Sundari: Yes, your mind was tamasic.
Claude: The subtle body is tricky, as there can be so many different combinations.
Sundari: The subtle body has a similar relationship to the gross body as consciousness has to mithya (the apparent reality). There is an interdependence from the jiva’s perspective – but not from consciousness’s point of view – because they exist in different orders of reality, that of the real and the apparently real.
Claude: This would seem to suggest that consciousness can be affected by mithya or do you mean that they have a “similar relationship” in the sense the subtle body is subtler than the gross body?
Sundari: If you reread what I said, you will see that I said, “There is an interdependence from the jiva’s perspective – but not from consciousness’s point of view – because they exist in different orders of reality, that of the real and the apparently real.” Nothing affects consciousness: mithya and satya never meet, they cannot. If they did, freedom from ignorance, duality, would not be possible.
Claude: Sunny sattva is burning up those storms and clouds of rajas and tamas more and more quickly and easily every day. As I realign my life to be in harmony with the teachings of Vedanta, there is this adjustment period, which brings clouds and often storms, but I see from the sun’s point of view, and even a storm when viewed from above is a beautiful sight. In such times, I find stilling the body and coming back to silence can take me right out of the clouds; one act of discrimination is all it takes.
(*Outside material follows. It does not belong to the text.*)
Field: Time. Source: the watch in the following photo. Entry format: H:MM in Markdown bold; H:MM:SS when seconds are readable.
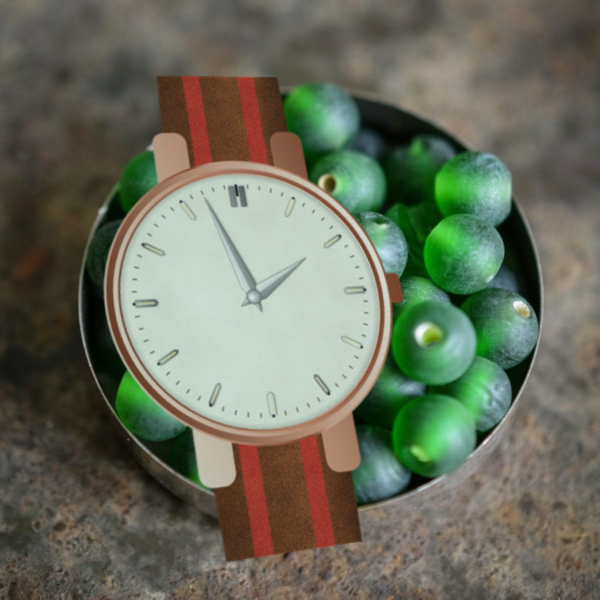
**1:57**
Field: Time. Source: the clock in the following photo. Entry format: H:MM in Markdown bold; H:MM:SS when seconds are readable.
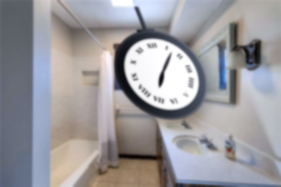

Sundari: It is not “sunny sattva” per se burning up the excess rajas and tamas, it is Self-knowledge allowing sattva to shine through. When Self-knowledge is firm, the mind is naturally still (sattvic), even when outside circumstances are in turmoil. It makes no difference to you if the “sun of sattva” is shining, because as the Self you are trigunaatita. You observe sattva, rajas and tamas in all their upsides and downsides, and none of them condition you in the least.
Claude: Polishing the jiva is a tricky business, it’s a fine line between polishing and reinforcing. Those are the jiva’s pain points, which blind it to the ordinary, blissful presence in which it appears. Thank you for pointing out my dualistic use of language. I will take more care to speak Selfishly. :-) In retrospect and truth, it wasn’t really me doing any of that, rather Isvara, and there was the slippery ego trying to own it once again.
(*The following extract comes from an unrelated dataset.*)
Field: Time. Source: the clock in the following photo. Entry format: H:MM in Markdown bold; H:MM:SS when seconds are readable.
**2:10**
Sundari: Vedanta is not about polishing the jiva or improving it. It is only about understanding it in light of the knowledge and in so doing negating the doer and rendering binding vasanas non-binding. The language of experience, ignorance, or duality, is hardwired. As the knowledge firms up and becomes permanent, the language of identity, of Self-knowledge/non-duality, becomes natural and spontaneous. There is no longer a need to work at it, because self-inquiry is over: you are a finder not a seeker. Until then, self-inquiry requires that you use the tools the teachings give you to monitor carefully what you think, feel, say and do.
Claude: The knowledge is slowly working on the ego; it’s difficult even with karma yoga, it blinks on and off, sometimes functioning as the intercom, but often slipping back into doership and owner of action and results. Discrimination and karma yoga is the only medicine. In a sense, the ego is just a deep-rooted samskara, right?
Sundari: Yes, indeed.
Claude: Yes, just letting the fire consume the fly, slowly, slowly. It certainly is a tightrope from the point of view of mithya, sanity and insanity; thankfully, the simple act of discrimination is always there to save the day when lost in the mithya world. It truly is a blessing to be able to choose a sattvic lifestyle, which prioritizes knowledge. Without this lifestyle, I’d have no chance of witnessing the subtle differences between an ego as service and an ego in charge, but it will find its right place, no doubt.
Sundari: So true. There is no other way to be free of the jiva and to live free as the Self if your sadhana is not your priority; it cannot result in moksa. At best it will give you little bits and pieces of freedom which never last.
Claude: It’s a bit of a brain-burner; when psychologists analyze perception, they find that we only perceive a fraction of what’s apparently there. Most of the information is inferential.
Sundari: Yes, we have written extensively about the microcosmic causal body, jiva and macrocosmic Isvara, what we call Isvara 1 and 2. We like the work of experimental psychologist and economist Daniel Kahneman. Have your read his book Thinking, Fast and Slow?
Claude: Have you heard of the binding problem? They can’t figure out what mechanism is responsible for binding all the different qualities of objects, such as colour and shape, together. Currently, the theory is that neurons in different parts of the brain perceiving different properties of objects are bound together momentarily by the frequency at which they fire. But there’s not much further progress in terms of what consciousness is after that for the scientific world.
Sundari: Yes, sciencists understand very little of how the brain functions, because they don’t understand Isvara.
Claude: Your statement: “I always say rajas is like a wild horse that needs training. If you don’t train it, the wild horse is riding you,” reminds me of an analogy my old Gurdjieffian teacher used to use, about the horse and cart, one I imagine Gurdjieff must have adapted from the Gita. An interesting teaching, but again, lacking the satya-mithya teaching. I presume karma yoga is the best way to bring the horse under control? Or do you have any extra tips?
Sundari: Karma yoga certainly, along with jnana yoga (guna teaching/mind management) and a devotional practice, bhakti yoga.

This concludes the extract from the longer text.